Bagley was discussing the AMA’s STEPS Forward program, a practice-based initiative aimed at helping physicians meet the Quadruple Aim—better patient experience, better population health and lower overall costs with improved professional satisfaction.

The practice of clinical medicine has changed, Bagley said. “How many would say, ‘this is not what I signed up for?’”

With changes like electronic health records increasing administrative tasks and time spent working, physicians often have little time to rejuvenate and spend time with family. But Bagley said things like that—and MACRA, insurance plans and other things people “are doing to us”—only account for a small amount of the burnout factors.

“Only about 20 percent of why you feel hammered at the end of the day has to do with those things,” he said. “Eighty percent is about operational inefficiencies.

“Most of the stuff that’s making your life miserable is not doctor work,” he said. “A strategic redistribution of the work is the answer.”

That will mean identifying standard work, like working with patients to get a flu shot, shouldn’t fall in the physician’s realm of work.

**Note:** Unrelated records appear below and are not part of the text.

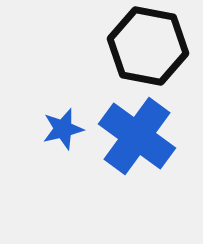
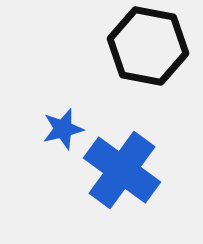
blue cross: moved 15 px left, 34 px down
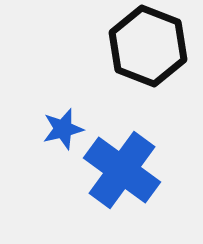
black hexagon: rotated 10 degrees clockwise
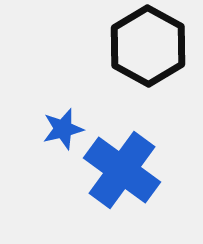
black hexagon: rotated 8 degrees clockwise
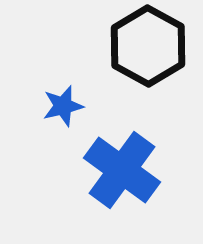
blue star: moved 23 px up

Technology can help, Bagley said, but many people aren’t using it.

“Could we use text messaging to remind people of things they should do or checking in with them about how they’re doing this week as compared to last week?” he said.

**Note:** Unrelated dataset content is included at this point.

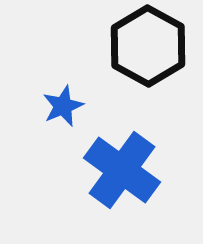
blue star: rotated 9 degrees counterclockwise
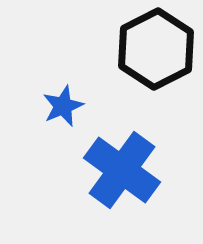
black hexagon: moved 8 px right, 3 px down; rotated 4 degrees clockwise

Doctors shift away from emailing patients because they don’t want the volume of emails that might clog their inbox. But Bagley said a staff member could handle emails the way they do calls. With calls, he said, somebody gets the information and triages it. With email, staff members don’t have to do the keyboarding—the patient has already done it.

Donald Wilson, M.D., F.A.C.O.G., an OB/GYN who serves as medical director at PrimaryPlus in Maysville, liked what he heard about teamwork from Bagley.

“I’ve been trying to get a team-based approach in our system for several years now,” Wilson, the KMA 9th District Trustee, said. “I think I have a lit bit more ammunition to hopefully help them see the light that will help them get home earlier and have less computer homework.”